== WHAT YOU SHOULD DO ==
Reproduce word for word the part of the text on Boris Johnson's landslide victory from "Donald Trump, in" up to and including "triumph in 1987.".

== SOURCE EXTRACT ==
Donald Trump, in his telling, could have shot somebody on Fifth Avenue and won. Boris Johnson could mislead the queen. He could break his promise to get Britain out of Europe by Oct. 31. He could lie about Turks invading Britain and the cost of European Union membership. He could make up stories about building 40 new hospitals. He could double down on the phantom $460 million a week that Brexit would deliver to the National Health Service — and still win a landslide Tory electoral victory not seen since Margaret Thatcher’s triumph in 1987.
The British, or at least the English, did not care. Truth is so 20th century. They wanted Brexit done; and, formally speaking, Johnson will now take Britain out of Europe by Jan. 31, 2020, even if all the tough decisions on relations with the union will remain. Johnson was lucky. In the pathetic, emetic Jeremy Corbyn, the soon-to-depart Labour Party leader, he faced perhaps the worst opposition candidate ever. In the Tory press, he had a ferocious friend prepared to overlook every failing. In Brexit-weary British subjects, whiplashed since the 2016 referendum, he had the perfect receptacle for his “get Brexit done.”
Johnson was also skillful, blunting Nigel Farage’s far-right Brexit Party, which stood down in many seats, took a lot of Labour votes in the seats where it did run, and ended up with nothing. The British working class, concentrated in the Midlands and the North, abandoned Labour and Corbyn’s socialism for the Tories and Johnson’s nationalism.

== SOURCE MATERIAL ==
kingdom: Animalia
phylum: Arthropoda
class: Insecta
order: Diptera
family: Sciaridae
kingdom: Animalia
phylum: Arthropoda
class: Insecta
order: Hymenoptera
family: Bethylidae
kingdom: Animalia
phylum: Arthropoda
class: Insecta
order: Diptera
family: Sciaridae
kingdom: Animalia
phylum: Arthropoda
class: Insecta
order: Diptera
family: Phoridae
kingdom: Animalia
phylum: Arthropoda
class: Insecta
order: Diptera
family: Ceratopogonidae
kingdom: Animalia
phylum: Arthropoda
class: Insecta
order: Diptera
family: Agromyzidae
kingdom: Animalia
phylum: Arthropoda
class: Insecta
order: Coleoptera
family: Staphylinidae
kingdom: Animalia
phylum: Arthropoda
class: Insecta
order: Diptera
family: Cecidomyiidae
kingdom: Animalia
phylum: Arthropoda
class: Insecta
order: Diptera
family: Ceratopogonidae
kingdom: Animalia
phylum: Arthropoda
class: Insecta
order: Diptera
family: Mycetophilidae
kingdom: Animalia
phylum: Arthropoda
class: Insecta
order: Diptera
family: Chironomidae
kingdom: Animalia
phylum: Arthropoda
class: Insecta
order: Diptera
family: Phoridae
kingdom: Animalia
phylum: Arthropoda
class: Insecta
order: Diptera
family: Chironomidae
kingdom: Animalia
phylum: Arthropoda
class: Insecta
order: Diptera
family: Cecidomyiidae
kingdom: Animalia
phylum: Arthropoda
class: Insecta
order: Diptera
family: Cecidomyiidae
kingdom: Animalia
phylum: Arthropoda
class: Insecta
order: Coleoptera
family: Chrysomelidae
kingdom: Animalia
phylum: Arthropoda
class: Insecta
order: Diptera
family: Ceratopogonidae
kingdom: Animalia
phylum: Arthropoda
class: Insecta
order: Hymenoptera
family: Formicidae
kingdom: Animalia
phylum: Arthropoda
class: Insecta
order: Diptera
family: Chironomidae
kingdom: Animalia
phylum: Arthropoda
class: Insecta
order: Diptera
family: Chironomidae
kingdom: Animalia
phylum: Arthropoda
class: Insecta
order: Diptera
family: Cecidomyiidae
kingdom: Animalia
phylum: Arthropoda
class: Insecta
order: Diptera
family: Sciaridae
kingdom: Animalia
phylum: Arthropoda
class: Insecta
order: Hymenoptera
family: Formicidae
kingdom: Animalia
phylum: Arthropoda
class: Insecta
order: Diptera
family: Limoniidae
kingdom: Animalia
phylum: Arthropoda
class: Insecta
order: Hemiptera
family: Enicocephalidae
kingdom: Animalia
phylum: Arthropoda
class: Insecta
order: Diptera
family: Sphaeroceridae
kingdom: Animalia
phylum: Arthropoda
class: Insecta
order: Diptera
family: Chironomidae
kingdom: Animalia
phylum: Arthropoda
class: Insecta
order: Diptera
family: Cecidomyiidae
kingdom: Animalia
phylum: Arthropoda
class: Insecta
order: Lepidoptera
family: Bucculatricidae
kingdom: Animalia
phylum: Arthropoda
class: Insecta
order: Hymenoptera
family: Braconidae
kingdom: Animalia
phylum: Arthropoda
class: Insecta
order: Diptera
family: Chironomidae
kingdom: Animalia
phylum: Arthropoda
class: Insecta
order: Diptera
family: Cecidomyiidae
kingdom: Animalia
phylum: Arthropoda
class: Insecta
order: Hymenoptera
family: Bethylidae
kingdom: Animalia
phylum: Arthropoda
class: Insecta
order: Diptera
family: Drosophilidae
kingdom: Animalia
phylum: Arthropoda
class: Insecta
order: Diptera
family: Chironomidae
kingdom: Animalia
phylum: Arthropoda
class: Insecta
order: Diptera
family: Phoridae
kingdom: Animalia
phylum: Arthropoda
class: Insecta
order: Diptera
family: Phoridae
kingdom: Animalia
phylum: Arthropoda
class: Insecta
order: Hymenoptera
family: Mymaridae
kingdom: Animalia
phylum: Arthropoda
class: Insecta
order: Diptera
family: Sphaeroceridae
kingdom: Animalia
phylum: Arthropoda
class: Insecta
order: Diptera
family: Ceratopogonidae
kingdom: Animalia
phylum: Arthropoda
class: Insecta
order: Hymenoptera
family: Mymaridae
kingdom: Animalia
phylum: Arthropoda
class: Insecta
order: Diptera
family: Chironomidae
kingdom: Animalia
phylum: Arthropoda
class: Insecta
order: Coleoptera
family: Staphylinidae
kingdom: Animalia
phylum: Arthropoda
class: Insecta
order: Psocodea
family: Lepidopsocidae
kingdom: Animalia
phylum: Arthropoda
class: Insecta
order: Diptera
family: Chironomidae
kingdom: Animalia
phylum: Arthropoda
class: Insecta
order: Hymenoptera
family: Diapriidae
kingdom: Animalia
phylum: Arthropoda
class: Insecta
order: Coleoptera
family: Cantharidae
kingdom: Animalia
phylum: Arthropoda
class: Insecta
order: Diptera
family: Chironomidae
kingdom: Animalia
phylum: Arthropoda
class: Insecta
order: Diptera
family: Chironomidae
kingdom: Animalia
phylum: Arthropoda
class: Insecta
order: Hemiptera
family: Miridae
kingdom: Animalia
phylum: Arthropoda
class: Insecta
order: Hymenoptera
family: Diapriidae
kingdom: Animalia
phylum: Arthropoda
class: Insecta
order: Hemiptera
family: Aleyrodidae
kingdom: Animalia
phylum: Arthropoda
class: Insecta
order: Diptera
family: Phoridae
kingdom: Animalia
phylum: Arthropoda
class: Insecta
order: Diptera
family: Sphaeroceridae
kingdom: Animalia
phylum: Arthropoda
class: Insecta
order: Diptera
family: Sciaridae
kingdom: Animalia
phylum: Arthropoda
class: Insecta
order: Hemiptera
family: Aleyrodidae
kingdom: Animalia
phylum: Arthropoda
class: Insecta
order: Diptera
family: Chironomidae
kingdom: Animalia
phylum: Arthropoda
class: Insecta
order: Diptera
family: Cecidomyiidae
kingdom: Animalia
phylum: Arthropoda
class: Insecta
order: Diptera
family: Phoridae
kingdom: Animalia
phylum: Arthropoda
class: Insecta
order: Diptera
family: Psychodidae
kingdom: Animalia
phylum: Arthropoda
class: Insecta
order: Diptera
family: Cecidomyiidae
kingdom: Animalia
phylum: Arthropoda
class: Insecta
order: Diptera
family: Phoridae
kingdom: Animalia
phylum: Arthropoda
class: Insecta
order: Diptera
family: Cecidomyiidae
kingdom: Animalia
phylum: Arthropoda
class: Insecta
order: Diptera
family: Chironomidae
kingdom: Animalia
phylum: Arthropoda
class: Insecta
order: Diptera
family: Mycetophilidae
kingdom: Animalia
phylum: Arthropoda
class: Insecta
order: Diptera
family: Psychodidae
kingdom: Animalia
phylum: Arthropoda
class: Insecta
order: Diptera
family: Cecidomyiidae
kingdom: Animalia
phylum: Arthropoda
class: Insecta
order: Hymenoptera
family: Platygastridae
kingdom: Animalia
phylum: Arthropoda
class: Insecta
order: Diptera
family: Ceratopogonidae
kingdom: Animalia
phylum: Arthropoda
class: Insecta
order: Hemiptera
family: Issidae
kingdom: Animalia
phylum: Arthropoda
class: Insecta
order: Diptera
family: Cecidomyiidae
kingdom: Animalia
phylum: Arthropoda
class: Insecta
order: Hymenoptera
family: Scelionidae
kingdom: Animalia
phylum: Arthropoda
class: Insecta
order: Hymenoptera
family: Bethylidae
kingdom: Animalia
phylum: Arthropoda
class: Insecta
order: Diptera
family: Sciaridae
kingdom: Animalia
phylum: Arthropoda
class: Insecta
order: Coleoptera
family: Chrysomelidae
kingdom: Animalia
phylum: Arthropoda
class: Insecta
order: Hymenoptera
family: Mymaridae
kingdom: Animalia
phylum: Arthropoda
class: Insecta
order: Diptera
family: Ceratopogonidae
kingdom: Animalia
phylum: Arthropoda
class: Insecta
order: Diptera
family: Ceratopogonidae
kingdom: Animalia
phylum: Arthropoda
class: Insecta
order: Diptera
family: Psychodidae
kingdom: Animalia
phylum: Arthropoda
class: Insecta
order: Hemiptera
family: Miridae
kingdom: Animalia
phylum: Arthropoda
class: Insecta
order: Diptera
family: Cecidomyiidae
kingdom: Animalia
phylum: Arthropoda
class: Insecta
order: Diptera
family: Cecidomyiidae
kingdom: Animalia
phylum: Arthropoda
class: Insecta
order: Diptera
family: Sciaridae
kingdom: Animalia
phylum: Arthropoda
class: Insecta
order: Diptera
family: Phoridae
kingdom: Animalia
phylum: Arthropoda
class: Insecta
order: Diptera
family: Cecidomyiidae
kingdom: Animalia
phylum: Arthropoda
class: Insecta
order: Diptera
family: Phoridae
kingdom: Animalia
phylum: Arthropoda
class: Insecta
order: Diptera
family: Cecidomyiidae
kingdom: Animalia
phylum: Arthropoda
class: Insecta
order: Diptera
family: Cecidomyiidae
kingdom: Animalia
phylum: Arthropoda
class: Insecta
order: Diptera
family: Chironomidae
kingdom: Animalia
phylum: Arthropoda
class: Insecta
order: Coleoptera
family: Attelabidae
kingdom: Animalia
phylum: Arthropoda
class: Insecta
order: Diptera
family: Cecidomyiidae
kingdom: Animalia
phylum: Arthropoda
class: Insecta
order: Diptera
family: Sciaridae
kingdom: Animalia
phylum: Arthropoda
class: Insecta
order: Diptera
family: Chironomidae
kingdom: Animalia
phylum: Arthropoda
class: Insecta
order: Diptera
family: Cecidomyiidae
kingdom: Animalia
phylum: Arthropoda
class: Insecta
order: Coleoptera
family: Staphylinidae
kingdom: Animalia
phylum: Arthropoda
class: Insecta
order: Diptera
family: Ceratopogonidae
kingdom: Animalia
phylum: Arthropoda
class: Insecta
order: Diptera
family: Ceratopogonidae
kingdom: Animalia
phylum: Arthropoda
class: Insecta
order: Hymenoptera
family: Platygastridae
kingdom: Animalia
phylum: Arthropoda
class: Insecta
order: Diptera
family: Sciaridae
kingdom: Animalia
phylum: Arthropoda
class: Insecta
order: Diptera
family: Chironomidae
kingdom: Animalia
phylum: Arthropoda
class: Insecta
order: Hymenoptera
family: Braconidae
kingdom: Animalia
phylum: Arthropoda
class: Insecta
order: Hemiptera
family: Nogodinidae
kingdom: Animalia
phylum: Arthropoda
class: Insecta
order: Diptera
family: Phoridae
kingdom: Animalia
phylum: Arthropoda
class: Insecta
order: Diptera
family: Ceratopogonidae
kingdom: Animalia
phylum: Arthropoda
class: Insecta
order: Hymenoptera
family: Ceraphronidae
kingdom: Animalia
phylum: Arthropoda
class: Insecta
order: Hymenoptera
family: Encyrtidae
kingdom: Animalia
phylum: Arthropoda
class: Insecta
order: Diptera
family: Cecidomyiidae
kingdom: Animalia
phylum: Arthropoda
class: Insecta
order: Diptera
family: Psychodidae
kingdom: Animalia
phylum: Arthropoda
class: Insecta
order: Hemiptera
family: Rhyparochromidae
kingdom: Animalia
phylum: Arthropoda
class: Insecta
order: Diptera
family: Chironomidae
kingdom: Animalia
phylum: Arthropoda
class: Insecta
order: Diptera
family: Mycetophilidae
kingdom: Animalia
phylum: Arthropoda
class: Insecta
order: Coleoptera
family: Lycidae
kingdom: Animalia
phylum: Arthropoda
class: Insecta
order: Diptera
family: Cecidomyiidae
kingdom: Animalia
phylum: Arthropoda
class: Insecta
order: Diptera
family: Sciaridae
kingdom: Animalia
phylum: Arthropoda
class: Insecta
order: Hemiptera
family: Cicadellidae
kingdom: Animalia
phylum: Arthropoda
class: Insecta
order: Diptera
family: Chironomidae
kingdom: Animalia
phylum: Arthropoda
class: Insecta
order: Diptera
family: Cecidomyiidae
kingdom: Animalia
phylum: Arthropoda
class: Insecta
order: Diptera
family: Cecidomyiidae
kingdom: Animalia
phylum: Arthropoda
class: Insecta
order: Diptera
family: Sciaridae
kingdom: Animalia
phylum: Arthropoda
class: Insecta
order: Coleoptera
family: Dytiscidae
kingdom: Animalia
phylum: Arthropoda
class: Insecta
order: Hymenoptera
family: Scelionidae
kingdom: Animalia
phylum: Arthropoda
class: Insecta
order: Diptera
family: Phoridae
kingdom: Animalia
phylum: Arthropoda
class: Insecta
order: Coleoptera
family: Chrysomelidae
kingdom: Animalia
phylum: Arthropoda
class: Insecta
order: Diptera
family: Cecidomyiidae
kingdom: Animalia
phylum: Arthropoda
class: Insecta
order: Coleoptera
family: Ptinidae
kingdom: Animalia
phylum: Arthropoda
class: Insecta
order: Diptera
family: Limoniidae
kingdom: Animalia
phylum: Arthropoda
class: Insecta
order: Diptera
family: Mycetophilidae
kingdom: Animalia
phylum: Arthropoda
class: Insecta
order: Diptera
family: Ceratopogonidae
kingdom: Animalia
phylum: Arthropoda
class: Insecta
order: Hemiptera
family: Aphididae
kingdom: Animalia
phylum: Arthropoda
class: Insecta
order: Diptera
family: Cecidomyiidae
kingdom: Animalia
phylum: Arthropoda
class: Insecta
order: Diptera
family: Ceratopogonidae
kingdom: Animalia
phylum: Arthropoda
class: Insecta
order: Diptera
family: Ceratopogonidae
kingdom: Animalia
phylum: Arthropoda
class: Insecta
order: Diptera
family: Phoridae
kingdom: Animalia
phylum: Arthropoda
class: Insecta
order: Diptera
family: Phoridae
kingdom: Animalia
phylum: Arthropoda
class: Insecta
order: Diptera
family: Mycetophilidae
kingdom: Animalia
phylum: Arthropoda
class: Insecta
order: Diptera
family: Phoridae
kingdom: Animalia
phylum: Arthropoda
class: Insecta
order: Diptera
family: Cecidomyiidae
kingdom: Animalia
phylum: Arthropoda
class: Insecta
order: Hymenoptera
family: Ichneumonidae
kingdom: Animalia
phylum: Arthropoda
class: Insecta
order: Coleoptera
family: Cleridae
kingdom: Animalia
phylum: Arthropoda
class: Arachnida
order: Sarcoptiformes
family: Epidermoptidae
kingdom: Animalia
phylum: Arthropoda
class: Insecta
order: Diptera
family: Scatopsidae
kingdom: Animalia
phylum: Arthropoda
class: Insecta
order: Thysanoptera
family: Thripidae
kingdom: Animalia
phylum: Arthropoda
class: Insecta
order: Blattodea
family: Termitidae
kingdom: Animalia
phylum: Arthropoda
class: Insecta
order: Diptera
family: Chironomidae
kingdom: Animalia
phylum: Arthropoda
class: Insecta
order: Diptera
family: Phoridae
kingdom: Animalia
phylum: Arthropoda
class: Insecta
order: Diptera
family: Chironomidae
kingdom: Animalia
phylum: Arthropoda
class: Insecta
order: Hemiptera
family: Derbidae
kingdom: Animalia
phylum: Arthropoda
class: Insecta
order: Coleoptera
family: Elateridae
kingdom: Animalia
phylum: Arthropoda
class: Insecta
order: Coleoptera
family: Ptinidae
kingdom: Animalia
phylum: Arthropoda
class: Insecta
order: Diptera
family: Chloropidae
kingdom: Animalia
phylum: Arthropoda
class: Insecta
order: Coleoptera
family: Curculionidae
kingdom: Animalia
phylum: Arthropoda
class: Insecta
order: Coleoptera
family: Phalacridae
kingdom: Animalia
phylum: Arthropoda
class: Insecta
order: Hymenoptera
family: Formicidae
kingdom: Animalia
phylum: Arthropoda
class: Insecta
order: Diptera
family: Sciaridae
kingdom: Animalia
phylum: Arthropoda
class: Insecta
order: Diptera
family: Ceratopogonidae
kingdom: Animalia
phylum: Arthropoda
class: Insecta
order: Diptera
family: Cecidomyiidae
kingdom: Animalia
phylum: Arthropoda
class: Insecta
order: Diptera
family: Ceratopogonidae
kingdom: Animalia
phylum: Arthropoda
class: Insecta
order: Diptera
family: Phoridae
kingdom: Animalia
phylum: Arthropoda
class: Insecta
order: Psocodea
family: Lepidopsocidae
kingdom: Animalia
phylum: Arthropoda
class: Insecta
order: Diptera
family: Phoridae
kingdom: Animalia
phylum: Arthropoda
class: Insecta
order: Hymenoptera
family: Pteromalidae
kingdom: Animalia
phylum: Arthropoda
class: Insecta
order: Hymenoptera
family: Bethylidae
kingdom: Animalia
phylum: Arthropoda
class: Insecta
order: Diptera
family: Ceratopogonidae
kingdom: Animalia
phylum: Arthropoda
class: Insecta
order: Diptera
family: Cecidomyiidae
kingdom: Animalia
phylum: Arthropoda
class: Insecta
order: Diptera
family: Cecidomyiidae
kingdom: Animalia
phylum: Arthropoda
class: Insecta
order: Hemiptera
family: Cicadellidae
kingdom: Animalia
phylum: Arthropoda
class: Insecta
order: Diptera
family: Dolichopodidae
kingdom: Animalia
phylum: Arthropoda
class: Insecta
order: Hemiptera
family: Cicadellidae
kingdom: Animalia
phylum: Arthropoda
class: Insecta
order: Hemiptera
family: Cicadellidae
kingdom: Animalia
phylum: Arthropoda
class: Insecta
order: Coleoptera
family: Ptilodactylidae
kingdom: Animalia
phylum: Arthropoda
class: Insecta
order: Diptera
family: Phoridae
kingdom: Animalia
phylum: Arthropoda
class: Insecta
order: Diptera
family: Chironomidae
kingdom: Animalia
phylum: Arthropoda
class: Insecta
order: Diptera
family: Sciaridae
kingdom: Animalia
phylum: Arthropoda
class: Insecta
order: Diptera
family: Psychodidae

== ANSWER TO THE PROBLEM ==
Donald Trump, in his telling, could have shot somebody on Fifth Avenue and won. Boris Johnson could mislead the queen. He could break his promise to get Britain out of Europe by Oct. 31. He could lie about Turks invading Britain and the cost of European Union membership. He could make up stories about building 40 new hospitals. He could double down on the phantom $460 million a week that Brexit would deliver to the National Health Service — and still win a landslide Tory electoral victory not seen since Margaret Thatcher’s triumph in 1987.